- _Exercise requirements_: Will you transcribe all the entries word for word, skipping the pictures they hold?

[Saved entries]
==*==
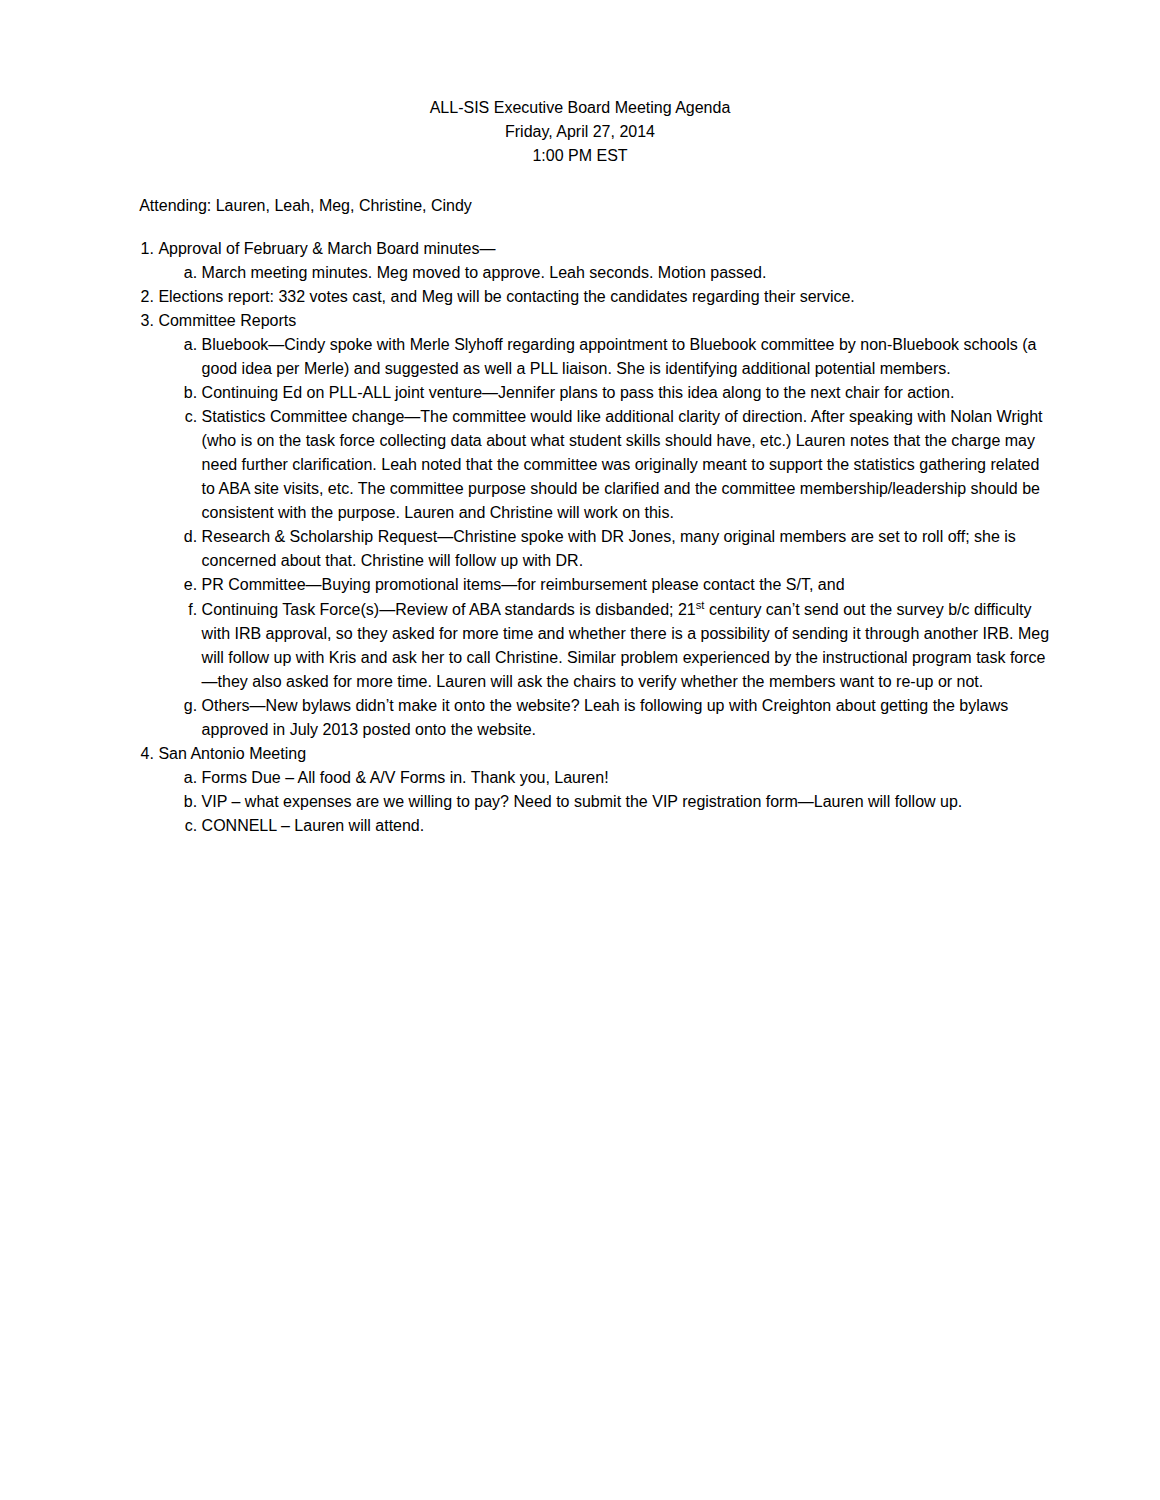ALL-SIS Executive Board Meeting Agenda
Friday, April 27, 2014
1:00 PM EST
Attending: Lauren, Leah, Meg, Christine, Cindy
Approval of February & March Board minutes—
March meeting minutes. Meg moved to approve. Leah seconds. Motion passed.
Elections report: 332 votes cast, and Meg will be contacting the candidates regarding their service.
Committee Reports
Bluebook—Cindy spoke with Merle Slyhoff regarding appointment to Bluebook committee by non-Bluebook schools (a good idea per Merle) and suggested as well a PLL liaison. She is identifying additional potential members.
Continuing Ed on PLL-ALL joint venture—Jennifer plans to pass this idea along to the next chair for action.
Statistics Committee change—The committee would like additional clarity of direction. After speaking with Nolan Wright (who is on the task force collecting data about what student skills should have, etc.) Lauren notes that the charge may need further clarification. Leah noted that the committee was originally meant to support the statistics gathering related to ABA site visits, etc. The committee purpose should be clarified and the committee membership/leadership should be consistent with the purpose. Lauren and Christine will work on this.
Research & Scholarship Request—Christine spoke with DR Jones, many original members are set to roll off; she is concerned about that. Christine will follow up with DR.
PR Committee—Buying promotional items—for reimbursement please contact the S/T, and
Continuing Task Force(s)—Review of ABA standards is disbanded; 21st century can’t send out the survey b/c difficulty with IRB approval, so they asked for more time and whether there is a possibility of sending it through another IRB. Meg will follow up with Kris and ask her to call Christine. Similar problem experienced by the instructional program task force—they also asked for more time. Lauren will ask the chairs to verify whether the members want to re-up or not.
Others—New bylaws didn’t make it onto the website? Leah is following up with Creighton about getting the bylaws approved in July 2013 posted onto the website.
San Antonio Meeting
Forms Due – All food & A/V Forms in. Thank you, Lauren!
VIP – what expenses are we willing to pay? Need to submit the VIP registration form—Lauren will follow up.
CONNELL – Lauren will attend.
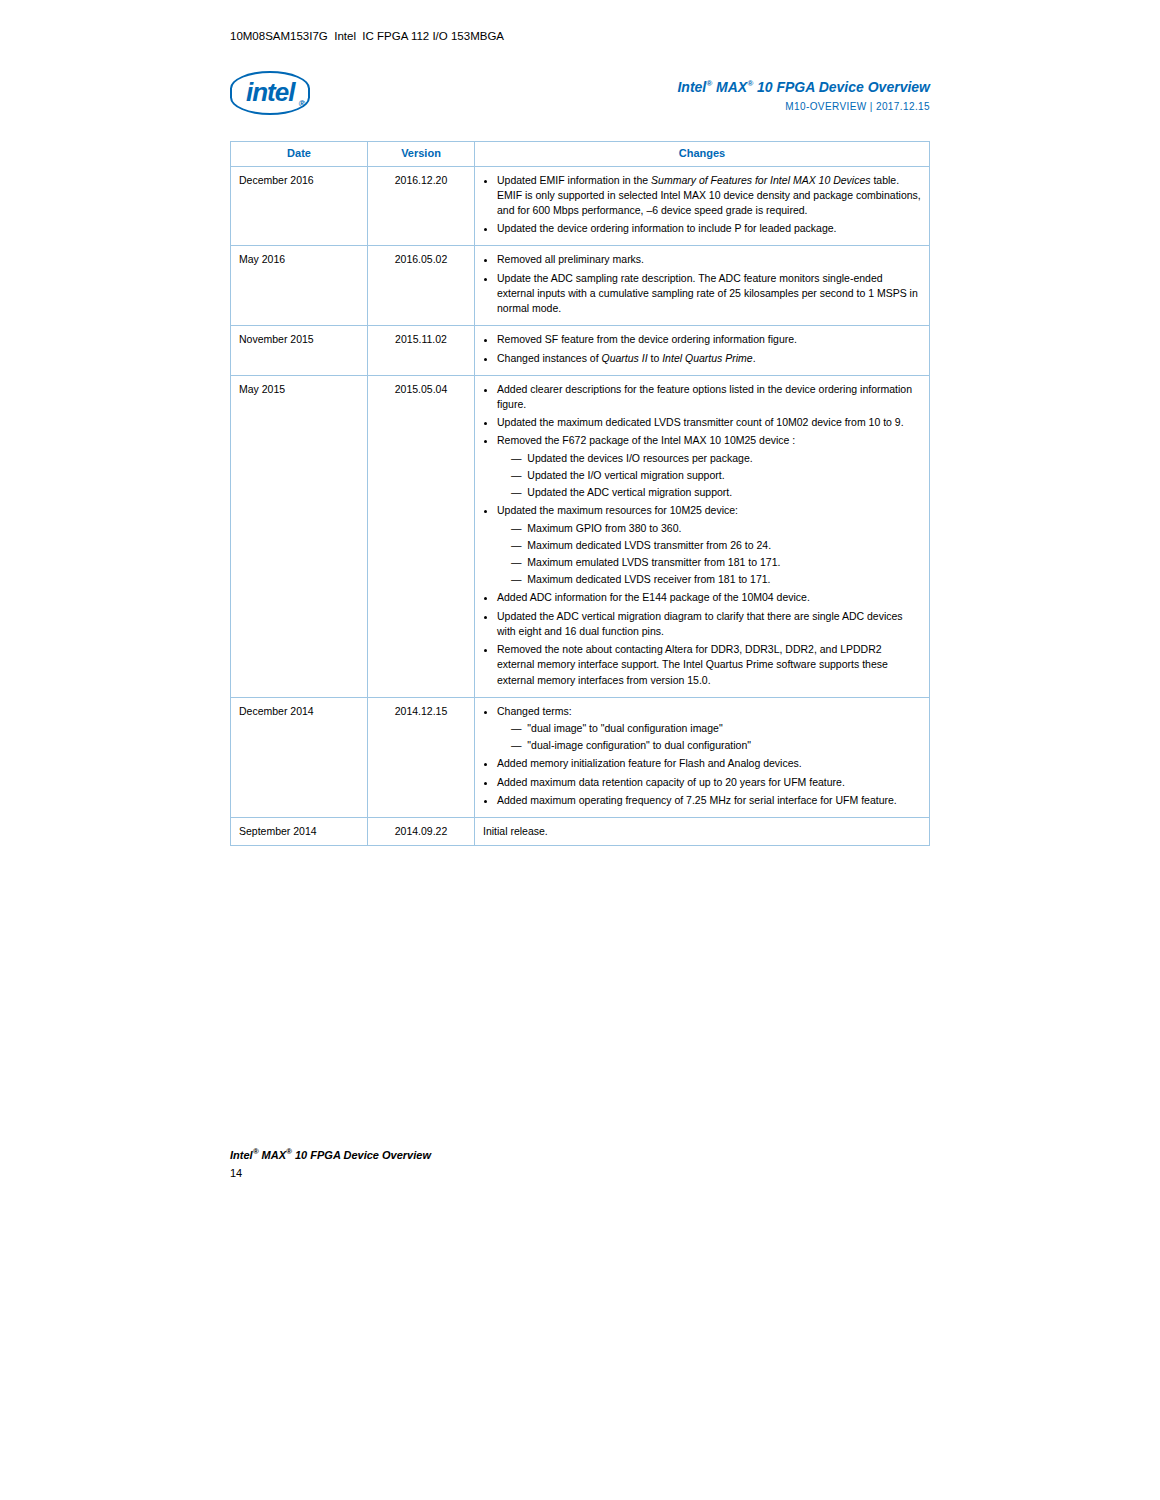10M08SAM153I7G Intel IC FPGA 112 I/O 153MBGA
intel®
Intel® MAX® 10 FPGA Device Overview
M10-OVERVIEW | 2017.12.15
| Date | Version | Changes |
| --- | --- | --- |
| December 2016 | 2016.12.20 | Updated EMIF information in the Summary of Features for Intel MAX 10 Devices table. EMIF is only supported in selected Intel MAX 10 device density and package combinations, and for 600 Mbps performance, –6 device speed grade is required. Updated the device ordering information to include P for leaded package. |
| May 2016 | 2016.05.02 | Removed all preliminary marks. Update the ADC sampling rate description. The ADC feature monitors single-ended external inputs with a cumulative sampling rate of 25 kilosamples per second to 1 MSPS in normal mode. |
| November 2015 | 2015.11.02 | Removed SF feature from the device ordering information figure. Changed instances of Quartus II to Intel Quartus Prime . |
| May 2015 | 2015.05.04 | Added clearer descriptions for the feature options listed in the device ordering information figure. Updated the maximum dedicated LVDS transmitter count of 10M02 device from 10 to 9. Removed the F672 package of the Intel MAX 10 10M25 device : Updated the devices I/O resources per package. Updated the I/O vertical migration support. Updated the ADC vertical migration support. Updated the maximum resources for 10M25 device: Maximum GPIO from 380 to 360. Maximum dedicated LVDS transmitter from 26 to 24. Maximum emulated LVDS transmitter from 181 to 171. Maximum dedicated LVDS receiver from 181 to 171. Added ADC information for the E144 package of the 10M04 device. Updated the ADC vertical migration diagram to clarify that there are single ADC devices with eight and 16 dual function pins. Removed the note about contacting Altera for DDR3, DDR3L, DDR2, and LPDDR2 external memory interface support. The Intel Quartus Prime software supports these external memory interfaces from version 15.0. |
| December 2014 | 2014.12.15 | Changed terms: "dual image" to "dual configuration image" "dual-image configuration" to dual configuration" Added memory initialization feature for Flash and Analog devices. Added maximum data retention capacity of up to 20 years for UFM feature. Added maximum operating frequency of 7.25 MHz for serial interface for UFM feature. |
| September 2014 | 2014.09.22 | Initial release. |
Intel® MAX® 10 FPGA Device Overview
14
==*==
- _Task output_:
ALL-SIS Executive Board Meeting Agenda
Friday, April 27, 2014
1:00 PM EST
Attending: Lauren, Leah, Meg, Christine, Cindy
Approval of February & March Board minutes—
March meeting minutes. Meg moved to approve. Leah seconds. Motion passed.
Elections report: 332 votes cast, and Meg will be contacting the candidates regarding their service.
Committee Reports
Bluebook—Cindy spoke with Merle Slyhoff regarding appointment to Bluebook committee by non-Bluebook schools (a good idea per Merle) and suggested as well a PLL liaison. She is identifying additional potential members.
Continuing Ed on PLL-ALL joint venture—Jennifer plans to pass this idea along to the next chair for action.
Statistics Committee change—The committee would like additional clarity of direction. After speaking with Nolan Wright (who is on the task force collecting data about what student skills should have, etc.) Lauren notes that the charge may need further clarification. Leah noted that the committee was originally meant to support the statistics gathering related to ABA site visits, etc. The committee purpose should be clarified and the committee membership/leadership should be consistent with the purpose. Lauren and Christine will work on this.
Research & Scholarship Request—Christine spoke with DR Jones, many original members are set to roll off; she is concerned about that. Christine will follow up with DR.
PR Committee—Buying promotional items—for reimbursement please contact the S/T, and
Continuing Task Force(s)—Review of ABA standards is disbanded; 21st century can’t send out the survey b/c difficulty with IRB approval, so they asked for more time and whether there is a possibility of sending it through another IRB. Meg will follow up with Kris and ask her to call Christine. Similar problem experienced by the instructional program task force—they also asked for more time. Lauren will ask the chairs to verify whether the members want to re-up or not.
Others—New bylaws didn’t make it onto the website? Leah is following up with Creighton about getting the bylaws approved in July 2013 posted onto the website.
San Antonio Meeting
Forms Due – All food & A/V Forms in. Thank you, Lauren!
VIP – what expenses are we willing to pay? Need to submit the VIP registration form—Lauren will follow up.
CONNELL – Lauren will attend.
10M08SAM153I7G Intel IC FPGA 112 I/O 153MBGA
intel®
Intel® MAX® 10 FPGA Device Overview
M10-OVERVIEW | 2017.12.15
| Date | Version | Changes |
| --- | --- | --- |
| December 2016 | 2016.12.20 | Updated EMIF information in the Summary of Features for Intel MAX 10 Devices table. EMIF is only supported in selected Intel MAX 10 device density and package combinations, and for 600 Mbps performance, –6 device speed grade is required. Updated the device ordering information to include P for leaded package. |
| May 2016 | 2016.05.02 | Removed all preliminary marks. Update the ADC sampling rate description. The ADC feature monitors single-ended external inputs with a cumulative sampling rate of 25 kilosamples per second to 1 MSPS in normal mode. |
| November 2015 | 2015.11.02 | Removed SF feature from the device ordering information figure. Changed instances of Quartus II to Intel Quartus Prime . |
| May 2015 | 2015.05.04 | Added clearer descriptions for the feature options listed in the device ordering information figure. Updated the maximum dedicated LVDS transmitter count of 10M02 device from 10 to 9. Removed the F672 package of the Intel MAX 10 10M25 device : Updated the devices I/O resources per package. Updated the I/O vertical migration support. Updated the ADC vertical migration support. Updated the maximum resources for 10M25 device: Maximum GPIO from 380 to 360. Maximum dedicated LVDS transmitter from 26 to 24. Maximum emulated LVDS transmitter from 181 to 171. Maximum dedicated LVDS receiver from 181 to 171. Added ADC information for the E144 package of the 10M04 device. Updated the ADC vertical migration diagram to clarify that there are single ADC devices with eight and 16 dual function pins. Removed the note about contacting Altera for DDR3, DDR3L, DDR2, and LPDDR2 external memory interface support. The Intel Quartus Prime software supports these external memory interfaces from version 15.0. |
| December 2014 | 2014.12.15 | Changed terms: "dual image" to "dual configuration image" "dual-image configuration" to dual configuration" Added memory initialization feature for Flash and Analog devices. Added maximum data retention capacity of up to 20 years for UFM feature. Added maximum operating frequency of 7.25 MHz for serial interface for UFM feature. |
| September 2014 | 2014.09.22 | Initial release. |
Intel® MAX® 10 FPGA Device Overview
14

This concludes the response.